Greening Kenya
kenya : Greening Kenya
GREENING KENYA - TECHNOLOGY FOR TREES
RECYCLING IN THE UNITED STATES WHILE RE-FORESTING KENYA
Along with the constant improvements to and ever-growing demand for new computer technology comes the issue of how to dispose of out-dated and no-longer-needed equipment. Help Kenya Project is working here in the US to help alleviate this problem by soliciting for donations of used computer equipment, which will be refurbished and sent to Kenya for use by schoolchildren. In this way, individuals, Communities, Schools, Businesses and Corporations alike can choose to recycle their equipment by donating it to HKP as a more productive alternative to simply disposing of the computer equipment as garbage, which either terminates in a landfill in the US, or even worse, can end up being shipped abroad where the equipment is often burned, further polluting the world’s atmosphere with toxic gases (see New York Times Magazine article entitled "Dumping Across the Digital Divide", August, 2010).

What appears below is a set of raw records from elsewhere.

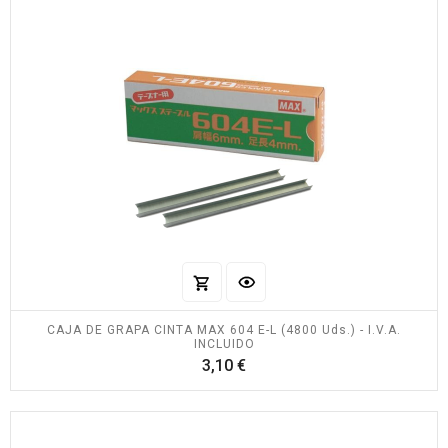
CAJA DE GRAPA CINTA MAX 604 E-L (4800 Uds.) - I.V.A.
INCLUIDO
Precio
3,10 €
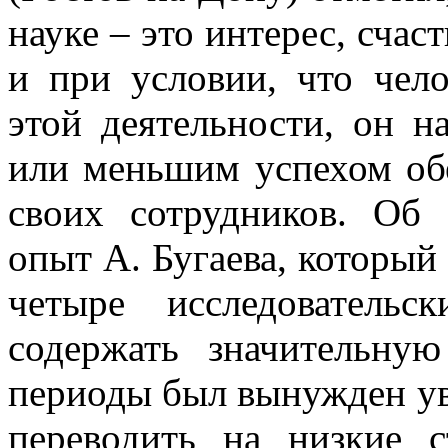
науке – это интерес, сча
и при условии, что чело
этой деятельности, он 
или меньшим успехом обе
своих сотрудников. Об 
опыт А. Бугаева, которы
четыре исследователь
содержать значительну
периоды был вынужден ув
переводить на низкие с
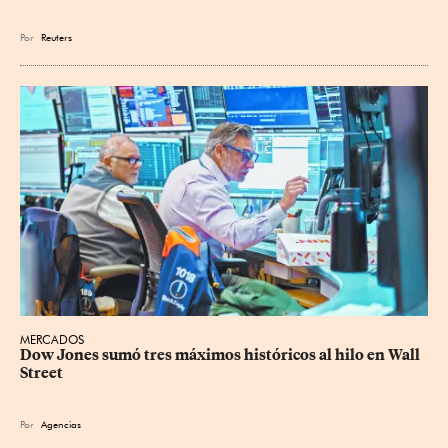
Por
Reuters
MERCADOS
Dow Jones sumó tres máximos históricos al hilo en Wall 
Street
Por
Agencias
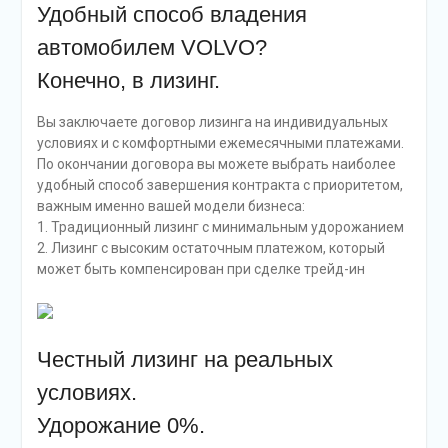
Удобный способ владения
автомобилем VOLVO?
Конечно, в лизинг.
Вы заключаете договор лизинга на индивидуальных
условиях и с комфортными ежемесячными платежами.
По окончании договора вы можете выбрать наиболее
удобный способ завершения контракта с приоритетом,
важным именно вашей модели бизнеса:
1. Традиционный лизинг с минимальным удорожанием
2. Лизинг с высоким остаточным платежом, который
может быть компенсирован при сделке трейд-ин
Честный лизинг на реальных
условиях.
Удорожание 0%.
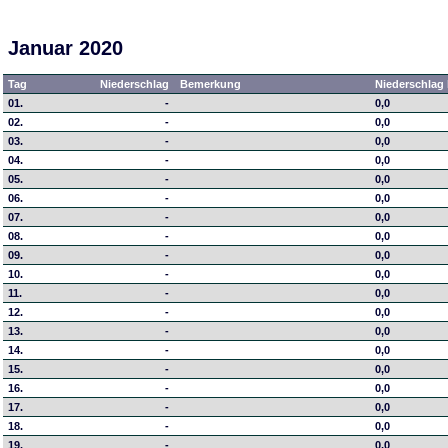
Januar 2020
Tag
Niederschlag
Bemerkung
Niederschlag 
01.
-
0,0
02.
-
0,0
03.
-
0,0
04.
-
0,0
05.
-
0,0
06.
-
0,0
07.
-
0,0
08.
-
0,0
09.
-
0,0
10.
-
0,0
11.
-
0,0
12.
-
0,0
13.
-
0,0
14.
-
0,0
15.
-
0,0
16.
-
0,0
17.
-
0,0
18.
-
0,0
19.
-
0,0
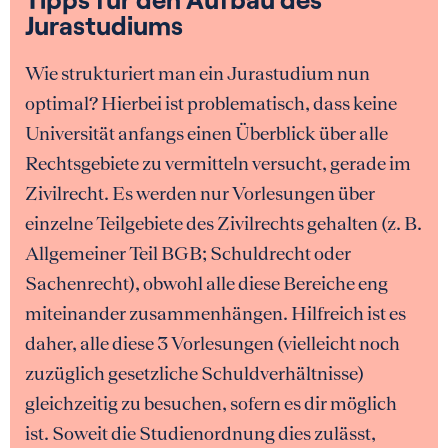
Jurastudiums
Wie strukturiert man ein Jurastudium nun
optimal? Hierbei ist problematisch, dass keine
Universität anfangs einen Überblick über alle
Rechtsgebiete zu vermitteln versucht, gerade im
Zivilrecht. Es werden nur Vorlesungen über
einzelne Teilgebiete des Zivilrechts gehalten (z. B.
Allgemeiner Teil BGB; Schuldrecht oder
Sachenrecht), obwohl alle diese Bereiche eng
miteinander zusammenhängen. Hilfreich ist es
daher, alle diese 3 Vorlesungen (vielleicht noch
zuzüglich gesetzliche Schuldverhältnisse)
gleichzeitig zu besuchen, sofern es dir möglich
ist. Soweit die Studienordnung dies zulässt,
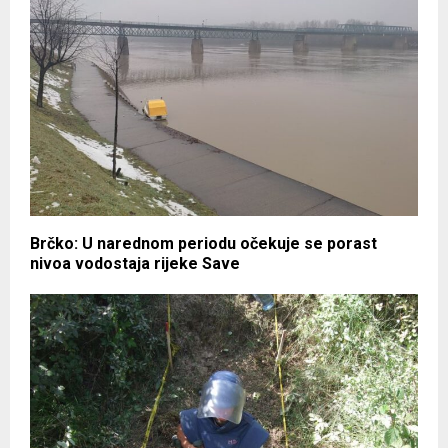
Brčko: U narednom periodu očekuje se porast
nivoa vodostaja rijeke Save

As an additional bonus to HKP’s efforts, in exchange for each computer a Kenyan school receives, 100 sapling trees, which have been germinated from seeds by Kenyan schoolchildren, are planted as a way to combat dust, provide shade, and re-forest Kenyan lands from which trees were cut down for use by the community for shelter, cooking, and warmth. In this way, HKP is not the only entity bringing something to the project; Kenyan children are giving back not only as a way of showing appreciation for HKP’s efforts, but they are also participating in “greening” their own environment.
HOW THE PROCESS WORKS
Help Kenya Project is comprised of a group of unpaid volunteers who work alongside its founder, Jude Ndambuki, in every aspect of the organization.
We operate by organizing Fundraising and Friendraising Events, by word-of-mouth and by placing small ads in local newspapers in order to solicit for no-longer-wanted computer equipment. Our volunteers collect the equipment in private vehicles and transport it to Children’s Village in Dobbs Ferry New York, a residential school for at-risk teens. The teens refurbish the computers by first expunging the hard drive of all information and software, and then by re-installing new computer programs which will can then be used by the Kenyan children.
Once we have refurbished 300 computers, we box up and allot all the computers for different schools and arrange for a shipping container to transport the boxes to the port city of Mombasa, Kenya, which takes roughly one month to arrive. At the present time, we are shipping twice yearly, once in April and once in June. The shipment is then transported by truck to Nairobi where the allotments are picked up by the local schools.
If a recipient school is fortunate enough to have a teacher who is versed in computer technology, the teacher begins working with the student body right away. We are currently working to expand the number of teachers who have computer knowledge. Very often by the time our July volunteers arrive in Kenya, trees are either ready to be planted or have already been planted and are beginning to take root.
If a recipient school does not have a computer literate teacher, Help Kenya Project’s summer volunteers travel to Kenya to teach both teachers and students about the computers and work together with the students to plant the trees. This collaboration between the teachers, students and teaching volunteers not only enables the volunteer to become a teacher and the student to begin to learn computer skills, but very often personal relationships which are unbounded by socio-economic levels, race, culture, age or religion begin to develop. In this way, strong bonds begin to be forged between Americans and Kenyans which helps to create global understanding between different peoples.